Compare this with the original fourth version:
While he was in Arles Vincent leased the “Yellow House” and invited his
friend and fellow artist Paul Gaugin to come and stay with him.
Gaugin arrived at the end of October. The relationship between Van
Gogh and Gaugin was tempestuous and ended in December 23rd with Vincent
having a mental breakdown. Gaugin claimed that Van Gogh had walked
up behind him in a threatening manner with a razor in his hand.
Van Gogh left the house and went to his local brothel where he cut off
his ear and presented it to a prostitute. On Christmas Eve Vincent
was found on his bed unable to move and was committed to the Old
Hospital at Arles.
He was in and out of hospital twice and then the citizens of Arles
signed a petition against him and he was confined to hospital. In
May he admitted himself to the asylum at Saint Remy de Provence and
began his Saint Remy period.
Saint-Remy 1889-90
Van Gogh's Saint Remy period, starting May 1889, was characterised by a
growing integration of brush strikes and colour to produce a feeling of
space and movement. His exquisite Almond Blossom shows that he is
now fully in command of his art.
On January 31, 1890, Theo wrote to Vincent of the birth of his son, whom
he had named Vincent Willem. Van Gogh, who was extremely close to his
younger brother, immediately set about making him a painting of his
favorite subject: blossoming branches against a blue sky. The gift was
meant to hang over the couple’s bed. As a symbol of this new life,
Vincent chose an almond tree, which blooms early in southern regions,
announcing the coming spring as early as February.

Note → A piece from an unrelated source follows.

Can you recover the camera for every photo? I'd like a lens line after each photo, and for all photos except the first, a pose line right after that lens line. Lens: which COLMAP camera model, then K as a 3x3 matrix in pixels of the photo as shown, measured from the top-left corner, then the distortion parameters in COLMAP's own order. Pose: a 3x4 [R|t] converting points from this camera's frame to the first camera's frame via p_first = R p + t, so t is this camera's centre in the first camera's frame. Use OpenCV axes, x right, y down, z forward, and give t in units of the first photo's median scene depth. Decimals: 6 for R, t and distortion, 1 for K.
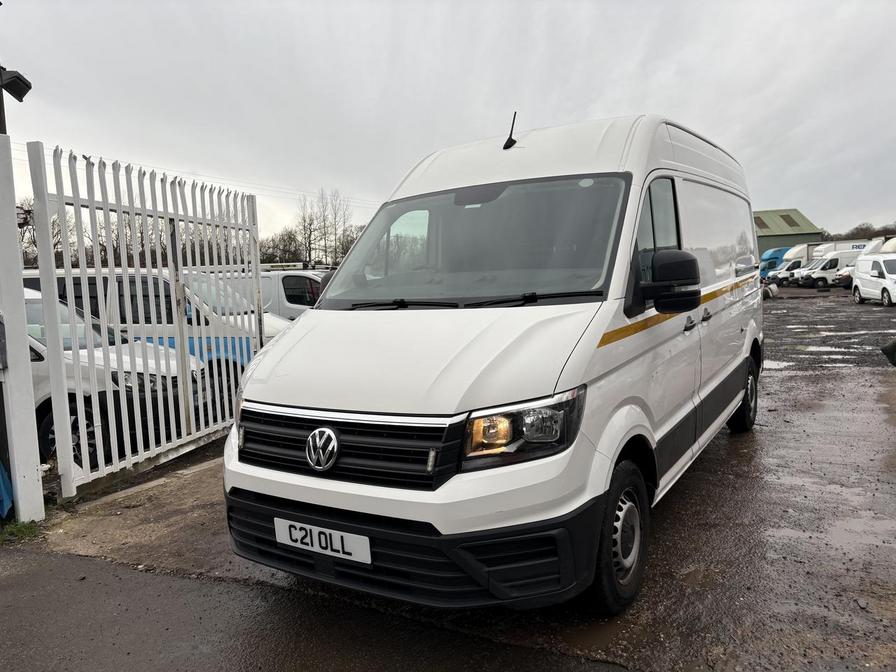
lens RADIAL K [[664.5, 0, 448.0], [0, 664.5, 336.0], [0, 0, 1]] dist [0.082942, -0.102678]
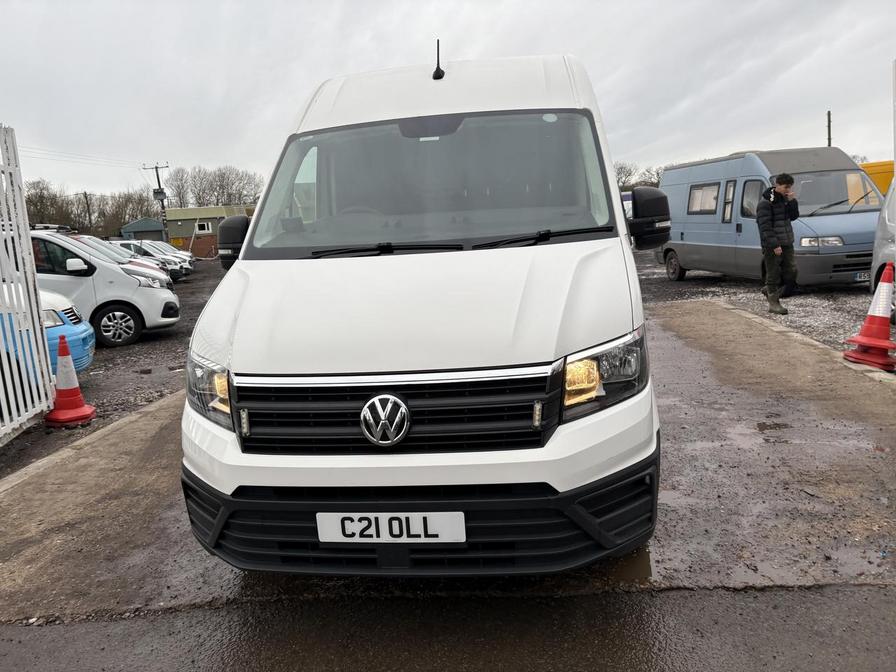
lens RADIAL K [[664.5, 0, 448.0], [0, 664.5, 336.0], [0, 0, 1]] dist [0.082942, -0.102678]
pose [[0.909092, -0.079028, 0.409032, -0.443667], [0.057046, 0.996208, 0.065688, 0.015557], [-0.412672, -0.036383, 0.910153, 0.218391]]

At Saint Remy Vincent developed a new, swirling style:
Notice the swirling brush strokes that imply both movement and
depth. The clear delineation of the various forms in the picture
as blocks of colour is, to my mind, reminiscent of Cezanne who took this
further a decade later to lay the foundations of cubism.
I prefer the Wheat Field with Cypresses to one of Vincent's most famous
works, The Starry Night, painted in June 1889.
The Starry Night just somehow overdoes the wispy clouds and the haloed
stars, verging on caricature.
In the Irises Vincent seems to abstract the beauty of the flower.